We walked toward the porch of the cinder-block building.

Kelsey stopped ten feet from the edge of the porch. He looked at the high grass and sticker burrs and swarms of gnats one would have to tromp through to get to the back of the house, assuming there was even a door on that side.

"This looks like the back entrance," Kelsey decided. He smiled at DeLeon. "I think you should have the honor of taking the front, since you're primary. Don't you?"

DeLeon didn't hesitate. She dropped her paperwork, took her Glock from the holster. "Absolutely."

She made a wide arc around the house, using her gun to part the weeds.

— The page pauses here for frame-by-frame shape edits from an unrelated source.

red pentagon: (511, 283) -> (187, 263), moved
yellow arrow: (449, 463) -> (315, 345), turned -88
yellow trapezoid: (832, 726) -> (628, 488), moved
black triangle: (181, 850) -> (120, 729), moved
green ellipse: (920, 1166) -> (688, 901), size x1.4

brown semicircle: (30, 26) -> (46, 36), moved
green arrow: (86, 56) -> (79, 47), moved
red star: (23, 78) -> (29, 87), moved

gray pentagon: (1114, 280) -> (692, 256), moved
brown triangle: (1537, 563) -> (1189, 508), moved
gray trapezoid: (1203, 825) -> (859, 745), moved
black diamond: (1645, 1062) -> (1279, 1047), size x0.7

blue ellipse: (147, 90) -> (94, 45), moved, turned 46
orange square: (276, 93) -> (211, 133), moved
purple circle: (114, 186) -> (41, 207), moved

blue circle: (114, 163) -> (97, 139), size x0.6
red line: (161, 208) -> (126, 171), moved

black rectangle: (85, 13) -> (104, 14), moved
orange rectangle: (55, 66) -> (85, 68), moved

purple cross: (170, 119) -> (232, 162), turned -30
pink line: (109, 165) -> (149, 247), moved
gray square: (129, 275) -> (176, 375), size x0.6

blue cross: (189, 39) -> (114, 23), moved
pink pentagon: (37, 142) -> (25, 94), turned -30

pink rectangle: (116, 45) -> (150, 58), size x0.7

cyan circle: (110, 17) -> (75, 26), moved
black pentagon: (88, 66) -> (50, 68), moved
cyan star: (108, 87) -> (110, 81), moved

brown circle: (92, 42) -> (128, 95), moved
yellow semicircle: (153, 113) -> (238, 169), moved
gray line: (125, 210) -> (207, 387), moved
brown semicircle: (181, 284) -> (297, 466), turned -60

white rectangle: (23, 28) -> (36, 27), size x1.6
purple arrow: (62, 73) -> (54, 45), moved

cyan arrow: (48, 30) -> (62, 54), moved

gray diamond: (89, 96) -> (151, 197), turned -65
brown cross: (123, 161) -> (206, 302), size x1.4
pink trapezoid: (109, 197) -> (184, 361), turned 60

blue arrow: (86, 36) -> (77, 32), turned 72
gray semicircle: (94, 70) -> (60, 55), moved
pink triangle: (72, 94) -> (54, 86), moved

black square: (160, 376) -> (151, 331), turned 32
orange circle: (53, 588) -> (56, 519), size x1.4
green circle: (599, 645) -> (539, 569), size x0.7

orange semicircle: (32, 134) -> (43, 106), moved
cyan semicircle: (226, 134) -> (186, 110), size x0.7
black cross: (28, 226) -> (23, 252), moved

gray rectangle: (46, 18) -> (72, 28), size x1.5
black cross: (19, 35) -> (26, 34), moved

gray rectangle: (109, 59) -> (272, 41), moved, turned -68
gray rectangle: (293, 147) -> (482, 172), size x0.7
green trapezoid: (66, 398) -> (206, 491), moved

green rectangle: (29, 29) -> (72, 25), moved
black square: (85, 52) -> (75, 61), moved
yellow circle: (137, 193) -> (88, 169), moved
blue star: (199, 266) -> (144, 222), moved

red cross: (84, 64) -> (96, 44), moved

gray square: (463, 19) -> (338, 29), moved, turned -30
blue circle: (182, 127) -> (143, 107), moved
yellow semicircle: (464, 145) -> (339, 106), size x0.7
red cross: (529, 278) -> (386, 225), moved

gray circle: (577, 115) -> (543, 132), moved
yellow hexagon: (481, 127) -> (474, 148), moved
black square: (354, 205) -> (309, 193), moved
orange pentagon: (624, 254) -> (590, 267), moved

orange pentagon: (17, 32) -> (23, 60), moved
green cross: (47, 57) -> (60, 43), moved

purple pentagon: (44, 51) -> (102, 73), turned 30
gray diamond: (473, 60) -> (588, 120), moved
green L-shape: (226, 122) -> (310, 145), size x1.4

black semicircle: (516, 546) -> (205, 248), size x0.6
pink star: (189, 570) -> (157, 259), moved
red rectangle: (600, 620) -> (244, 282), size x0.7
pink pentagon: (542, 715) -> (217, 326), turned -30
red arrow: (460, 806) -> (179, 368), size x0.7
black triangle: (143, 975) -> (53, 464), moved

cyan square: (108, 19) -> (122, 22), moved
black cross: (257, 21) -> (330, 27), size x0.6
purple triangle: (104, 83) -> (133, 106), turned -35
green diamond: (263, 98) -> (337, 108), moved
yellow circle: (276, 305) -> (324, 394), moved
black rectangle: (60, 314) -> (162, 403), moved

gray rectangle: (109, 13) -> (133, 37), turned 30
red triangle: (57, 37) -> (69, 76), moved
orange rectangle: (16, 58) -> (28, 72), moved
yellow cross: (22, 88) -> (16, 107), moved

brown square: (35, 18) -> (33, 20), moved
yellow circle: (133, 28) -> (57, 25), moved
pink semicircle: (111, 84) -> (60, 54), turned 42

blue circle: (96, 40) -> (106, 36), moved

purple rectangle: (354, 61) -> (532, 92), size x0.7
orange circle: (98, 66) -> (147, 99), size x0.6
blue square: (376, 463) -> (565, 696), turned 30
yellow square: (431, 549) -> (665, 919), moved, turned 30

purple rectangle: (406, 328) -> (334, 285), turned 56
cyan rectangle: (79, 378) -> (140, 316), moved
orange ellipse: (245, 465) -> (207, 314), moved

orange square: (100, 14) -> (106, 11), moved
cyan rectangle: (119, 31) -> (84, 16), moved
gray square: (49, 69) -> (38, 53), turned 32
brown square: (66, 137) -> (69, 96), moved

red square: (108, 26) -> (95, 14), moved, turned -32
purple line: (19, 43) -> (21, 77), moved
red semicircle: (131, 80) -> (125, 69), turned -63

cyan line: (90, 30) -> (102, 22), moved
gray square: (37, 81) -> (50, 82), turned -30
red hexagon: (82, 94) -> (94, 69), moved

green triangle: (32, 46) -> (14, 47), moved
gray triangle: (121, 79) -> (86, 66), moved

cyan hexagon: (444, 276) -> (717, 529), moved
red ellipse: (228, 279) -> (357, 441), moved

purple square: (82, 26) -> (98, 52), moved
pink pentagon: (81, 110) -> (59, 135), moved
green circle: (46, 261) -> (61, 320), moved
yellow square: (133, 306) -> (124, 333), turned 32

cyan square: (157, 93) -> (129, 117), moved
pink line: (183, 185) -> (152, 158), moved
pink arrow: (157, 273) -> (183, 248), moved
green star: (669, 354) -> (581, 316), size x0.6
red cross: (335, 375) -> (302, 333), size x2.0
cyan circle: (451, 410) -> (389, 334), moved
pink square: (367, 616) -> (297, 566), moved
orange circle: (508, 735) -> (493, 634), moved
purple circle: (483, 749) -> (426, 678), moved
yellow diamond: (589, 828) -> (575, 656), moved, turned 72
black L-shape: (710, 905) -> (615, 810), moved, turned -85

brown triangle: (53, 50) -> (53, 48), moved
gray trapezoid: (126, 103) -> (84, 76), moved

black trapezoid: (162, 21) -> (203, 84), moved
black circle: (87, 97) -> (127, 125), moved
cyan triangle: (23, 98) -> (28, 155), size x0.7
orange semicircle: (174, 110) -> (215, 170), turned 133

Kelsey grinned at the uniforms, then directed one of them toward the white mobile home farther out in the field. He was about to step up on the porch when Ozzie nudged his arm. "Yo, Detective. Sheriffs jurisdiction?"

Kelsey waved him ahead with an exaggerated flourish. "Be my guest, Deputy."

Gerson pointed at me, then pointed far away. I backed up to the open edge of the porch. Kelsey and the other uniform moved to the other side, where the foot of the L-shaped house jutted out.

Gerson banged on the door. It was a particleboard job, thinly painted white, no window or peephole.

"Hey, Sanchez!"

Shouting erupted from the mobile home across the field. I looked over and saw a dark-skinned man standing in the doorway, yelling at the uniformed officer. The officer was holding up his hands, trying to get the guy to quiet down. The man in the doorway looked like he had been asleep thirty seconds before. He wore only grimy white boxer shorts. His upper body was well muscled and his head was bald and  rown as an egg.

"What the fuck is this, man?" he yelled. "Otra vez?"

He looked in our direction. When he spoke again it was even louder, like he wanted us all to hear. "I got to go to work in a few minutes, hijo de puta. Respectable job. What the hell, damn pinche cabrones on my chingate property—"

He kept cursing in Tex-spanol, shifting his weight stiffly from foot to foot. From the way the uniform was reacting, and from the bland look Kelsey gave the altercation, I got the feeling Baldie was not the man we really wanted.

Ozzie Gerson banged on the door again. "Yo, Zeta. Open up, man. Got some friends out here—"

Snap.

The first shot made a splinter-flower in the door. The second ripped a hole through Ozzie's left shoulder.

Immediately a third shot punched through the particle-board door, a little bit higher, but Ozzie had already turned and dived full force into the cement. He started scrabbling away, trailing blood.

Kelsey and the uniformed officer hit the ground on top of each other, their weapons drawn. The uniform swung around the corner of the building, firing two rounds into the door. On the second shot Kelsey lunged out at ground level and tried to grab Ozzie by the collar, but someone in the house returned fire and Kelsey fell back to the wall. Ozzie kept crawling on his own. Time slowed to the consistency of sap.